Work instruction = Line for line, return the data exactly, omitting all pictures.

(Transcribed page contents)
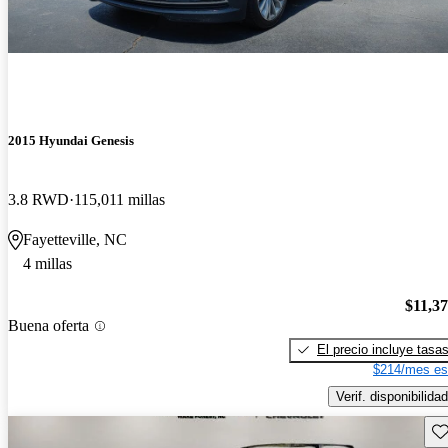
2015 Hyundai Genesis
3.8 RWD
115,011 millas
Fayetteville, NC
4 millas
$11,3
Buena oferta
El precio incluye tasa
$214/mes es
Verif. disponibilidad
Gu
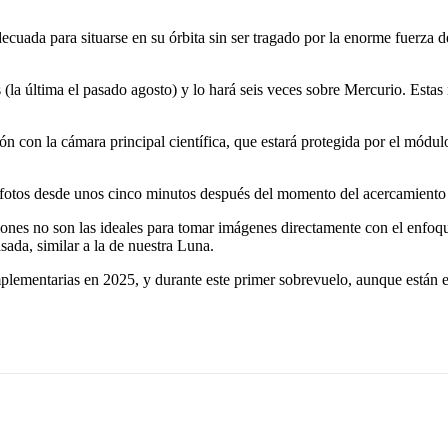
decuada para situarse en su órbita sin ser tragado por la enorme fuerza d
a última el pasado agosto) y lo hará seis veces sobre Mercurio. Estas m
n con la cámara principal científica, que estará protegida por el módul
fotos desde unos cinco minutos después del momento del acercamiento y
ones no son las ideales para tomar imágenes directamente con el enfoqu
sada, similar a la de nuestra Luna.
mplementarias en 2025, y durante este primer sobrevuelo, aunque están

Result for this exercise =
2015 Hyundai Genesis
3.8 RWD
115,011 millas
Fayetteville, NC
4 millas
$11,3
Buena oferta
El precio incluye tasa
$214/mes es
Verif. disponibilidad
Gu
decuada para situarse en su órbita sin ser tragado por la enorme fuerza d
a última el pasado agosto) y lo hará seis veces sobre Mercurio. Estas m
n con la cámara principal científica, que estará protegida por el módul
fotos desde unos cinco minutos después del momento del acercamiento y
ones no son las ideales para tomar imágenes directamente con el enfoqu
sada, similar a la de nuestra Luna.
mplementarias en 2025, y durante este primer sobrevuelo, aunque están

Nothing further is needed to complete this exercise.